■ Consigne a: Comptez les lignes de la liste où figure le mot « genus ». Donnez uniquement ce nombre.

■ Texte fourni:
^^^^

Concernant le rôle possible de l’inflation entre 2021 et 2022, on observe que dans les 22 pays de l’UE, la pression fiscale et sociale n’a augmenté que pour trois profils sur les huit, et de manière très limitée. Le problème est que la catégorie la plus touchée est aussi la plus modeste : les parents isolés avec deux enfants ne gagnant que 67 pour cent du salaire moyen.

Dans ce contexte (donc avant l’adaptation du barème fiscal) comment se situe le Luxembourg ? Le résultat est contrasté. Pour la moitié des profils (deux de célibataires, celui des couples avec enfants les plus aisés et celui des DINK), la pression fiscale et sociale était, en 2022, supérieure à celle de la moyenne des 22 pays de l’UE (jusqu’à 5,4 points supplémentaires pour les célibataires aisés). Pour les quatre autres profils elle était inférieure, mais de peu, sauf pour les couples avec un seul salaire (-5,9 points du salaire brut). Ce qui frappe surtout au Luxembourg, c’est l’augmentation sur longue période (2000-2022) de la pression fiscale et sociale pour tous les profils, mais particulièrement pour quatre d’entre eux. Elle a ainsi progressé de 7,2 à 7,8 points pour les trois catégories de couples avec enfants, le moins bon résultat concernant le « parent isolé modeste avec deux enfants » avec + 8,4 points ! Ce dernier résultat, cohérent avec la moyenne des 22 pays de l’UE, est lié autant à l’augmentation de la fiscalité qu’à celle des cotisations nettes. En revanche pour les célibataires et les DINK la hausse est moins nette, entre un et 3,8 points.

^^^^

■ Données de l'exercice:
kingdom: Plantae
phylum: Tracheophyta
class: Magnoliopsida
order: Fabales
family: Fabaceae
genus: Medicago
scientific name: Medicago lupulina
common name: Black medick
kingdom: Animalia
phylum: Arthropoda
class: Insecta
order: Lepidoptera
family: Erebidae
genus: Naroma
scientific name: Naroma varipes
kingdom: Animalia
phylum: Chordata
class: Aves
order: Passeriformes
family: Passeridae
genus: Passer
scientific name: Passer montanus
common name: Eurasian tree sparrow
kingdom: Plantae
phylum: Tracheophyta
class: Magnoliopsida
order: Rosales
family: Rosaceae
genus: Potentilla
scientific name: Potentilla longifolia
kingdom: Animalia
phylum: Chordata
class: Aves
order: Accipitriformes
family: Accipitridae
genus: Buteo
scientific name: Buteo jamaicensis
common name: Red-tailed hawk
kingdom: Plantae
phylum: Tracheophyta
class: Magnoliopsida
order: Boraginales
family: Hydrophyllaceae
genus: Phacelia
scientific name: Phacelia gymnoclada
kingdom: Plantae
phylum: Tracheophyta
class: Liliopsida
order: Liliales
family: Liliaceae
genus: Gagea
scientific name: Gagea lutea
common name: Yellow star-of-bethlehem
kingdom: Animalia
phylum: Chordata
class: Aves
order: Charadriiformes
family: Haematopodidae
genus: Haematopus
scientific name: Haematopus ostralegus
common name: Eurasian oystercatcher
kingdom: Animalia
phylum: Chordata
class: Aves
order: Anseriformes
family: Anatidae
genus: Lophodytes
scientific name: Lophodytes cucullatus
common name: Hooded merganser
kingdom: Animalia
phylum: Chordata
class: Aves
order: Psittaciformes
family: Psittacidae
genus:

^^^^

■ Consigne b: D'après le texte fourni, de combien de points la pression fiscale et sociale a-t-elle augmenté au Luxembourg entre 2000 et 2022 pour le « parent isolé modeste avec deux enfants » ?

■ Réponse attendue a: 10

■ Réponse attendue b: De 8,4 points.